I want a clarification about SHIFT-JIS characters set. Is ASCII a subset of SHIFT-JIS character set similar to UTF-8. If a file has mix of SHIFT-JIS and ASCII. how can we read the same using QT codecs?
2 Answers
Is ASCII a subset of SHIFT-JIS character set similar to UTF-8
No: the backslash (0x5C) is missing from SHIFT-JIS and being replaced by a Yen currency symbol.
If a file has mix of SHIFT-JIS and ASCII. how can we read the same using QT codecs.?
By using QTextCodec do properly decode the various pieces; however, detecting how each part is encoded is up to you...
1 Comment
At least according to wikipedia there are multiple variants of shift-jis.
The original shift-jis was based on JIS X 0201 which is almost but not quite an extension of ASCII. Two codes differed, 0x5C is a backslash in ASCII but a yen sign in the original shift-jis. 0x7E was a vertical bar (aka "pipe") in ascii, but an overline in shift-jis.

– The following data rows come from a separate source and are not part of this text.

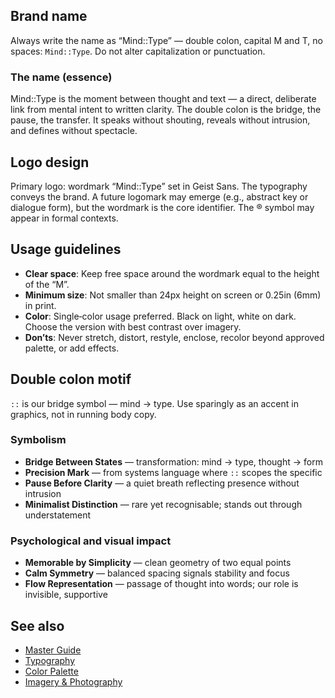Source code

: <!--══════════════════════════════════════════════════
  ╔══════════════════════════════════════════════════════╗
  ║  ░  LOGO & IDENTITY  ░░░░░░░░░░░░░░░░░░░░░░░░░░░░░  ║
  ║                                                      ║
  ║  Wordmark rules, name usage, and application guard-  ║
  ║  rails for consistent identity across media.         ║
  ║                                                      ║
  ║                                                      ║
  ║                                                      ║
  ║                                                      ║
  ╚══════════════════════════════════════════════════════╝
    • WHAT ▸ Wordmark and usage standards
    • WHY  ▸ Preserve clarity, legibility, and integrity
    • HOW  ▸ Apply rules across print, web, and product
-->

## Brand name

Always write the name as “Mind::Type” — double colon, capital M and T,
no spaces: `Mind::Type`. Do not alter capitalization or punctuation.

### The name (essence)

Mind::Type is the moment between thought and text — a direct, deliberate
link from mental intent to written clarity. The double colon is the bridge,
the pause, the transfer. It speaks without shouting, reveals without
intrusion, and defines without spectacle.

## Logo design

Primary logo: wordmark “Mind::Type” set in Geist Sans. The typography
conveys the brand. A future logomark may emerge (e.g., abstract key or
dialogue form), but the wordmark is the core identifier. The ® symbol may
appear in formal contexts.

## Usage guidelines

- **Clear space**: Keep free space around the wordmark equal to the height
  of the “M”.
- **Minimum size**: Not smaller than 24px height on screen or 0.25in (6mm)
  in print.
- **Color**: Single‑color usage preferred. Black on light, white on dark.
  Choose the version with best contrast over imagery.
- **Don’ts**: Never stretch, distort, restyle, enclose, recolor beyond
  approved palette, or add effects.

## Double colon motif

`::` is our bridge symbol — mind → type. Use sparingly as an accent in
graphics, not in running body copy.

### Symbolism

- **Bridge Between States** — transformation: mind → type, thought → form
- **Precision Mark** — from systems language where `::` scopes the specific
- **Pause Before Clarity** — a quiet breath reflecting presence without
  intrusion
- **Minimalist Distinction** — rare yet recognisable; stands out through
  understatement

### Psychological and visual impact

- **Memorable by Simplicity** — clean geometry of two equal points
- **Calm Symmetry** — balanced spacing signals stability and focus
- **Flow Representation** — passage of thought into words; our role is
  invisible, supportive

## See also

- [Master Guide](../guide/brand-style-guide.md)
- [Typography](./typography.md)
- [Color Palette](./colors.md)
- [Imagery & Photography](./imagery.md)


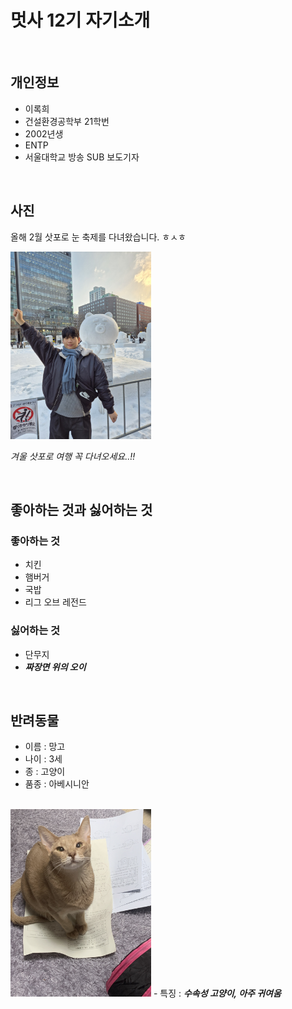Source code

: # 멋사 12기 자기소개
<br>

## 개인정보
- 이록희
- 건설환경공학부 21학번
- 2002년생
- ENTP
- 서울대학교 방송 SUB 보도기자

<br>

## 사진
<p> 올해 2월 삿포로 눈 축제를 다녀왔습니다. ㅎㅅㅎ</p>
<img src= "./img_rokhee/me.JPG" height=300>
</img>
<p> <em>겨울 삿포로 여행 꼭 다녀오세요..!!</em></p>
<br>

## 좋아하는 것과 싫어하는 것
### 좋아하는 것
- 치킨
- 햄버거
- 국밥
- 리그 오브 레전드
### 싫어하는 것
- 단무지
- <Strong><em>짜장면 위의 오이</Strong></em>

<br>

## 반려동물
- 이름 : 망고
- 나이 : 3세
- 종 : 고양이
- 품종 : 아베시니안
<br>
<img src="./img_rokhee/mango.JPG" height=300>
</img>
- 특징 : <Strong><em>수속성 고양이, 아주 귀여움</Strong></em>
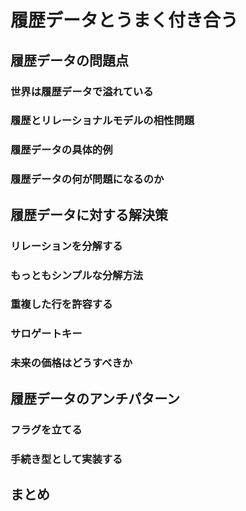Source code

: # 履歴データとうまく付き合う
## 履歴データの問題点
### 世界は履歴データで溢れている
### 履歴とリレーショナルモデルの相性問題
### 履歴データの具体的例
### 履歴データの何が問題になるのか
## 履歴データに対する解決策
### リレーションを分解する
### もっともシンプルな分解方法
### 重複した行を許容する
### サロゲートキー
### 未来の価格はどうすべきか
## 履歴データのアンチパターン
### フラグを立てる
### 手続き型として実装する
## まとめ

However, "code page 932" the windows variant of shift-jis maps the ASCII range to the ASCII unicode code points. The HTML5 spec follows the same procedure as windows. In turn many Japanese fonts will have the yen and overline at positions 0x5C and 0x7C.
You may need to experiment to find the particular behaviour of whatever encoding/decoding library you use and to decide if that behaviour is appropriate for your application.